Continual increases in the demand for recreational fishing, along with competition with commercial fishing, have led to localised depletion and concerns about the sustainability of certain fish stocks.

Fishers are frustrated about the current state of depletion in some fish stocks, compared with what they experienced in the past.

The blue cod and scallop fisheries along the top of the South Island are a case in point. The cause of decline in catch levels is unknown, but are likely a combination of human and environmental factors. The situation is an indication of what might occur in other regions if the status quo management remains.

When considering New Zealand’s projected population and tourism growth, particularly in the Auckland region, it is expected that recreational fishers will face increasingly stringent constraints like daily bag and size limits. This approach does not look good for the future of recreational fishing.

Key facts

  • The snapper fishery, which is the largest recreational fishery in New Zealand, reflects this downward trend to ensure fish stock sustain- ability. For example, the snapper fishery along the northeast portion of the North Island has had the daily bag limit reduced from 30 fish in 1985 to seven in 2014.
  • The blue cod fishery in the Marlborough Sounds has had the daily bag limit reduced from 12 in 1985 to two in 2011. This fishery has also had gear restrictions, small-scale area closures, and seasonal bans (1 September to 19 December inclusive each year) in place.
  • The Marlborough Sounds and eastern Tasman Bay scallop fishery is now closed (15 July 2016 until 14 February 2017).

Key challenges

New Zealanders have the opportunity to avoid the fisheries problems that so often characterise other coastal nations’ recreational fisheries. There is time to find workable solutions that enhance the recreational fishing experience now and in the future. For this to occur, key challenges need to be addressed, including:

  • Several inshore fisheries demonstrate the need for ongoing decreases in daily bag limits and increases in the minimum legal sizes, if not seasonal closures in the future.
  • There is an underlying problem of complacency in managing recreational fisheries.

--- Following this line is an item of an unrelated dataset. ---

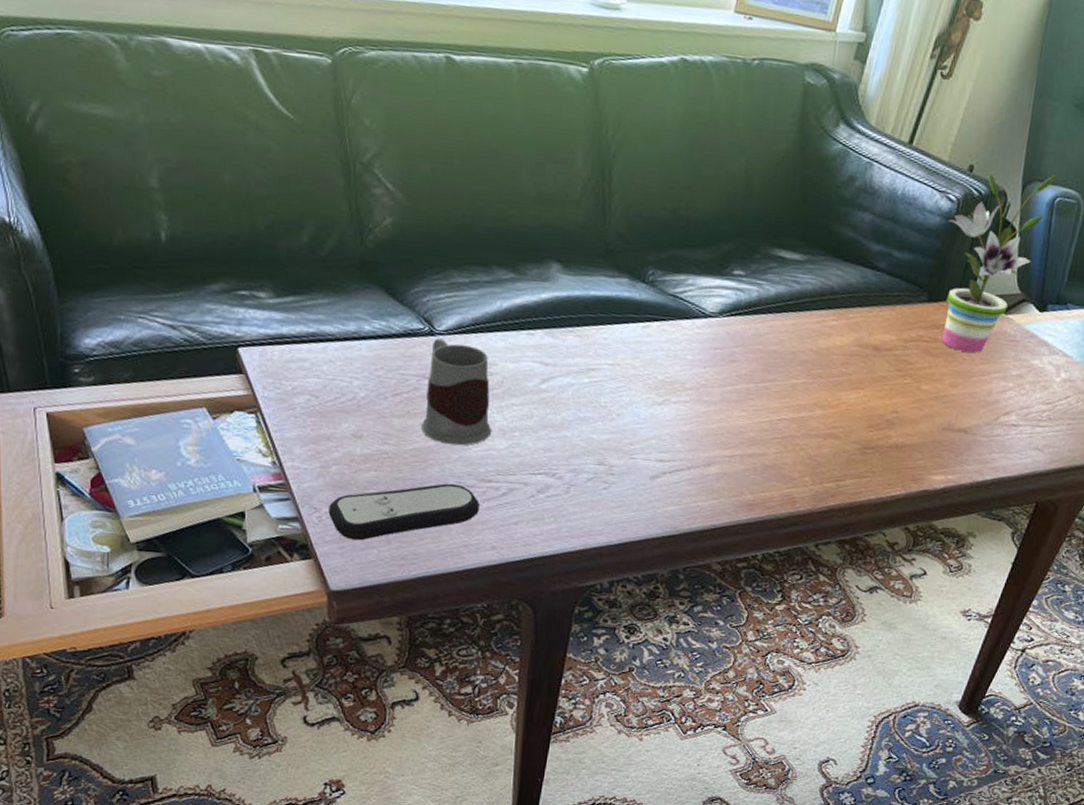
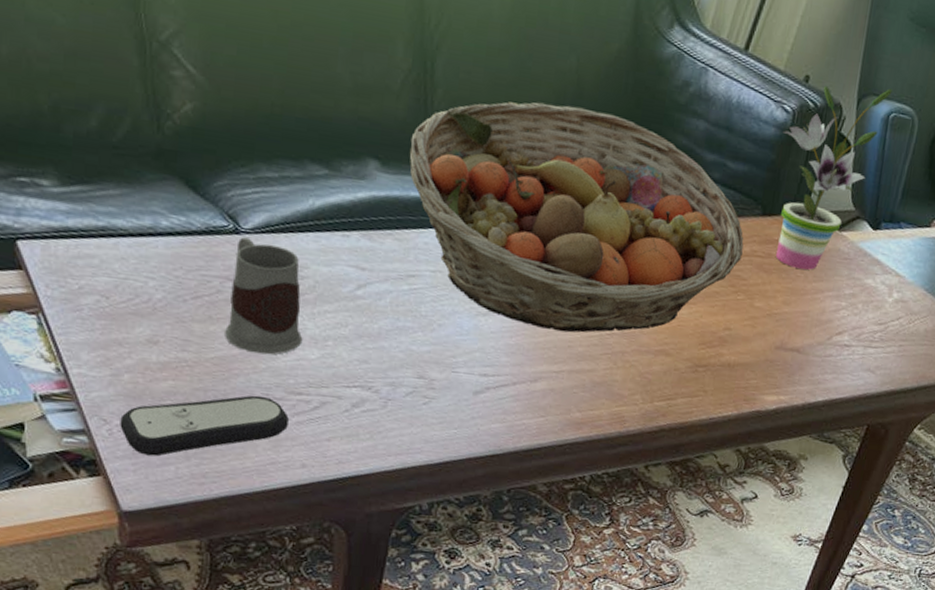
fruit basket: none [589,202,911,419] -> present [409,102,744,333]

There is a current lack of fisheries policy leadership and technical competence to support it.
  • This hands-off management approach is not sustainable, as growth in New Zealand’s population and tourism further increases the demand for recreational fishing.

Finding workable solutions The New Zealand Initiative’s first report, What’s the Catch? The State of Recreational Fisheries Management in New Zealand sets out the overall situation, with respect to the management of recreational, commercial and customary fisheries. This first report focuses particularly on recreational fisheries, their existing management challenges and solutions that are currently being debated. The New Zealand Initiative is preparing two subsequent reports.

This series of reports will culminate in policy recommendations to help the public debate what is possible in New Zealand and what solutions will work best.

It is important that any proposed solutions and policy developments uphold the secure rights associated with commercial quota holdings and the principles of the Treaty of Waitangi and related Treaty settlement obligations.